**Required task A:** From the essay about technology, extract the passage that begins at the words "For a short" and ends after the words "got rid of it.".
**Required task B:** Decide whether each statement agrees with the essay about technology, answering yes or no and quoting the words of the essay that settle it: (i) The writer went through college without a dishwasher. (ii) The writer kept the cell phone obtained while the writer's dad was ill. (iii) The fun run the writer took part in was held in Los Angeles.

**Page text:**
>> START
To be honest, my husband and I are cheap. We're awaiting the demise of our TV and 35 mm camera before upgrading to newer models. It took the crash of our hard drive before we finally broke down and bought the new computer. Our digital videocamera is now nearly a decade old though, so we're looking into digital cameras with videorecording capability. "Out with the old, in with the new" simply seems wasteful when the old works just fine.

There's another reason, however, for our seemingly Luddite ways. I explained to my son that I'm all for technology, as long as it either makes my life easier or improves my quality of life. If it doesn't, I don't want it. He pondered that and seemed to accept it, at least for now.

"Dishwashers, for example," I explained, "are a godsend."

My college years were spent without one, and I hope never to be deprived of one again. Microwaves? Not so much. I enjoy cooking. There's something about mixing ingredients together, adding heat, and transforming the component parts into something entirely new that thrills me. Whenever I use a microwave, even to reheat coffee, I feel mildly depressed. Granted, using a microwave for reheating is more energy efficient than using a pot on a stovetop. I'll buy a few more energy-saving lightbulbs instead and skip the microwave.

As for cell phones, too often I've witnessed people on vacation talking to co-workers back at the office. Who needs that? Or on a hike through a beautiful setting, their attention not on the spectacular scenery but on a voice far away. Years ago, I participated in a fun run in San Francisco. At one point in the race, I ran alongside a guy talking on his cell phone. 

"I'm at Mile 4," he said to someone on the other end of the line. "Where are you?"

Absorbed in tracking the progress of his companion, he never noticed the group of considerably overweight, nude runners that we passed. He was spared the indelible impression that image left on my brain, but I don't regret it for a minute.

Someone once asked me how, as the mother of small children, I could possibly not own a cell phone. Somewhat embarrassed, I gave the Luddite response that, "I just don't like them." But what I was thinking was, "Parents have raised kids without cell phones for thousands of years.  What has happened in the last 20 years that makes it so we suddenly can't get by without them?"

For a short time a couple years ago when my dad was ill, I did get a cell phone so that my mom could easily reach me. While I had it, I found myself dialing up friends and family, just to pass the time. I was on the slippery slope to becoming hooked. I felt myself becoming that person you see in the grocery store, cell phone in hand, asking for advice on what brand of plastic wrap to buy. I didn't want to be that person. Like anything that satisfies an immediate need, it was addictive. So after the few months, I got rid of it.

I'll admit there are times when a cell phone would come in handy. We could stow one in the glove compartment in the event of a roadside emergency or to let others know we'll be late when stuck in traffic. We could take it on trips. My husband and I have considered getting one for such purposes, if we can find a good deal. Most of the time though, I don't have the need for one.

Perhaps I am a bit old-fashioned in that I want to rely on my kids to tell me where they'll be, who they'll be with, and what time they'll be home. I read about parents who rely on GPS devices to track their kids' every move and who are in constant cell phone contact. I want my kids to know that I trust them, until they give me reason not to. If and when that day comes, stalking them probably won't help matters. I want to believe that if I let them know that I trust them, there's a better chance they'll trust me when I try to share my life's lessons learned.
>> END
**Information provided:**
>> START
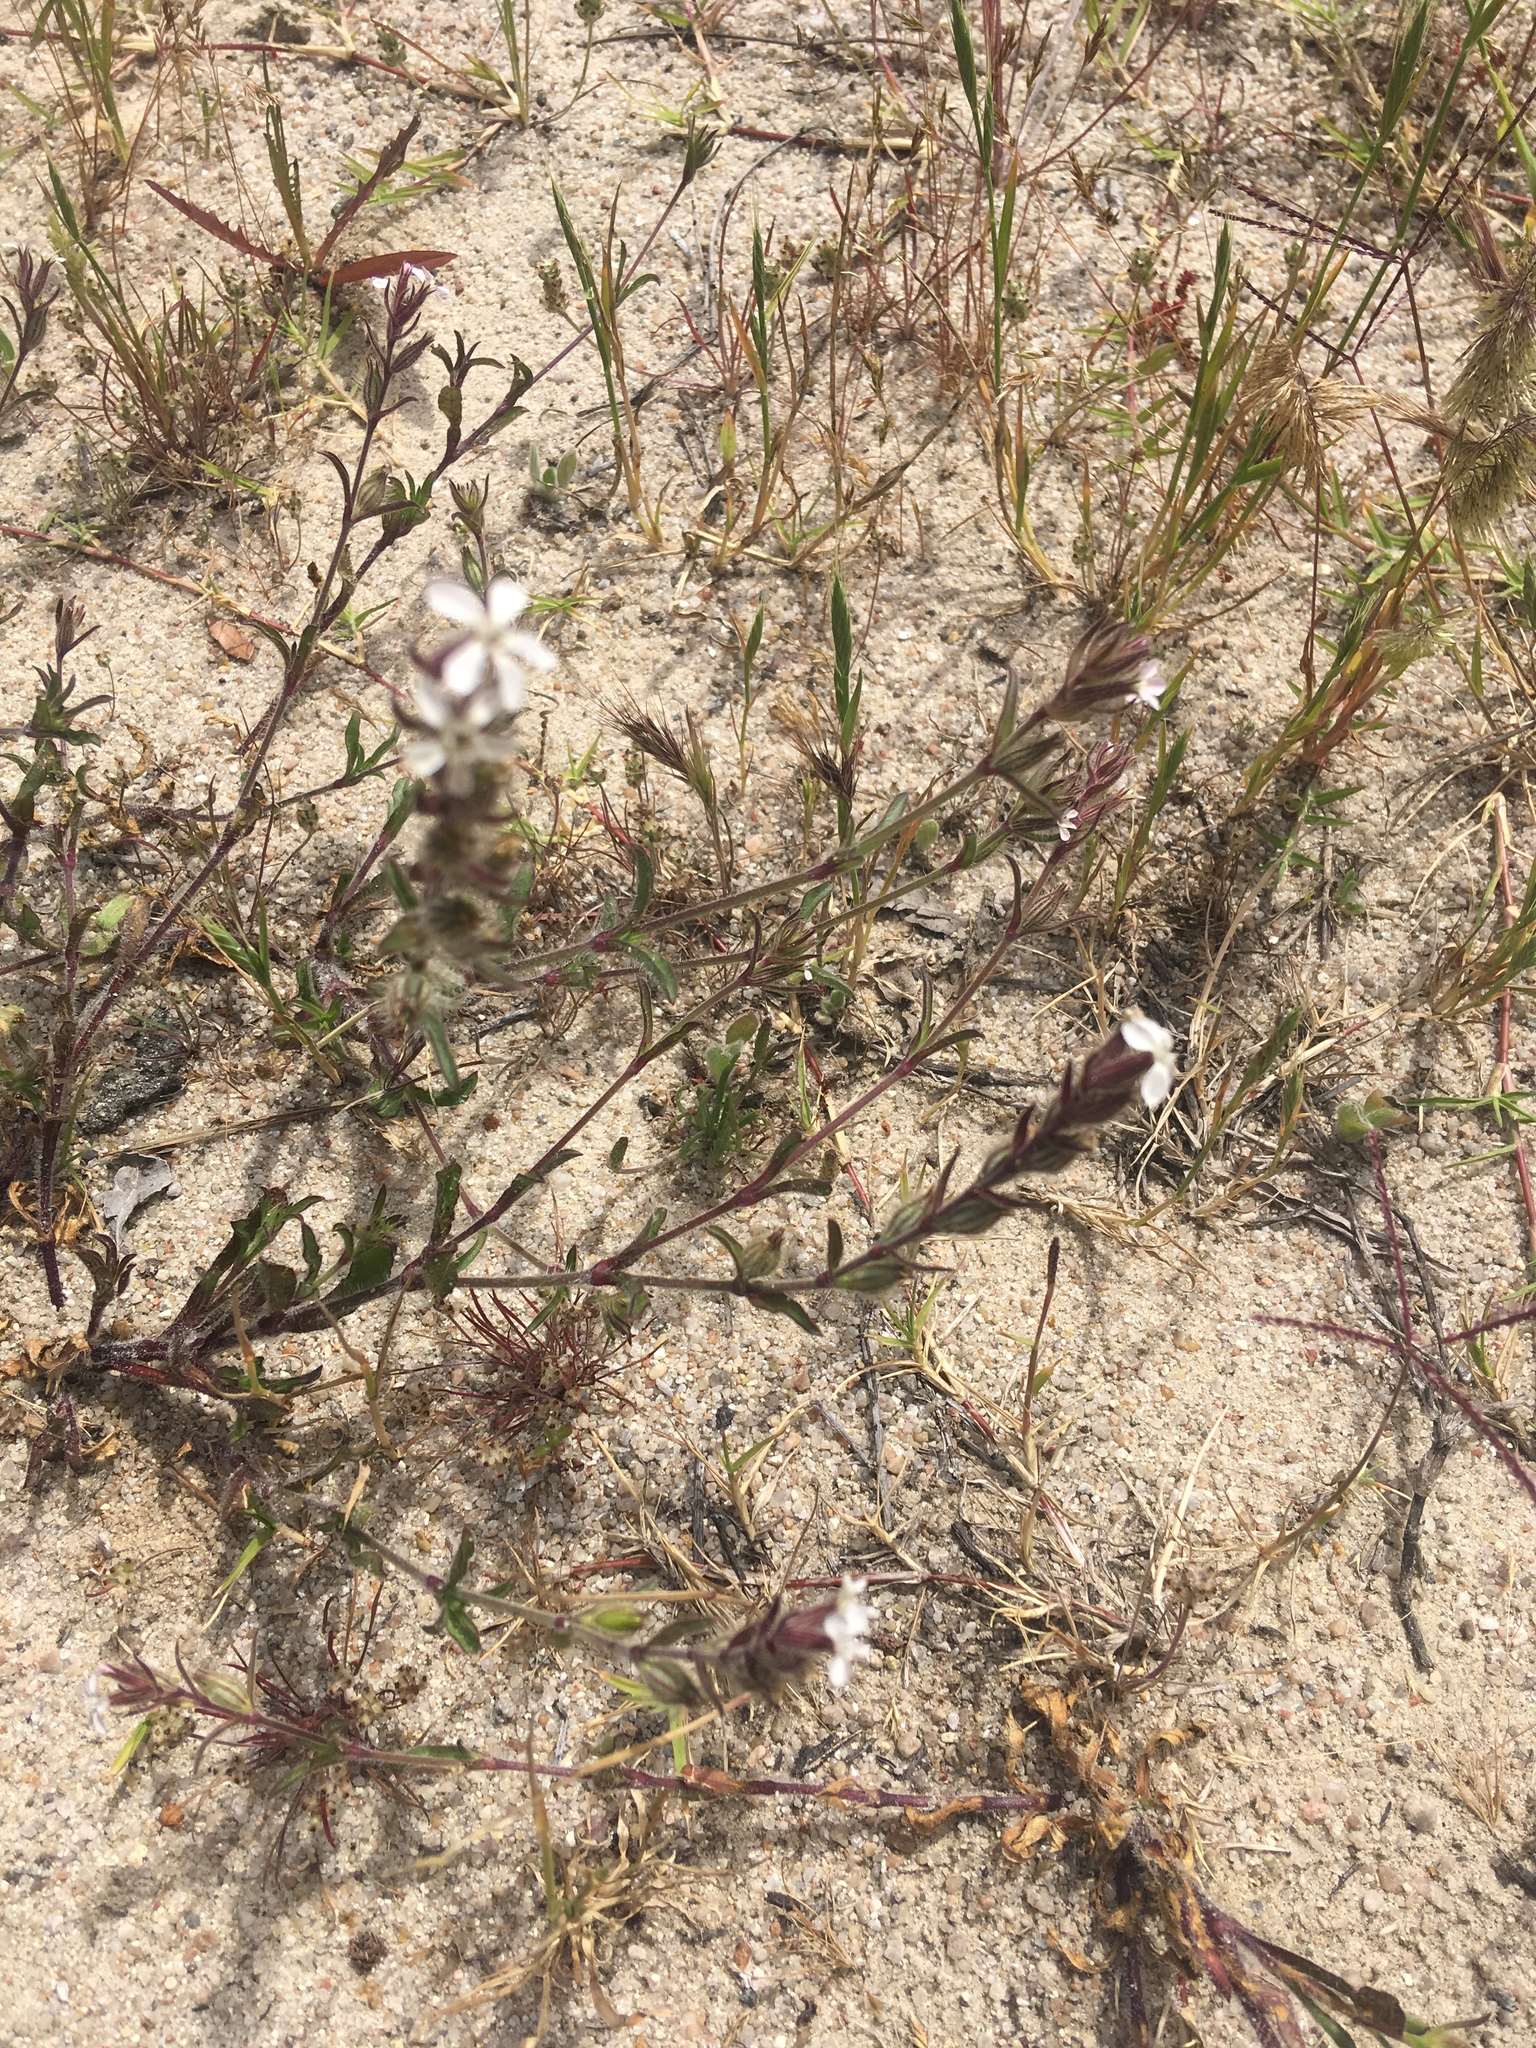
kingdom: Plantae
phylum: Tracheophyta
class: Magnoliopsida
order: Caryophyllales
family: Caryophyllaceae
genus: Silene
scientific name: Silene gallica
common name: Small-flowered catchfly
>> END
**Correct response A:**
For a short time a couple years ago when my dad was ill, I did get a cell phone so that my mom could easily reach me. While I had it, I found myself dialing up friends and family, just to pass the time. I was on the slippery slope to becoming hooked. I felt myself becoming that person you see in the grocery store, cell phone in hand, asking for advice on what brand of plastic wrap to buy. I didn't want to be that person. Like anything that satisfies an immediate need, it was addictive. So after the few months, I got rid of it.

**Correct response B:**
(i) Yes: "My college years were spent without one"
(ii) No: "So after the few months, I got rid of it."
(iii) No: "Years ago, I participated in a fun run in San Francisco."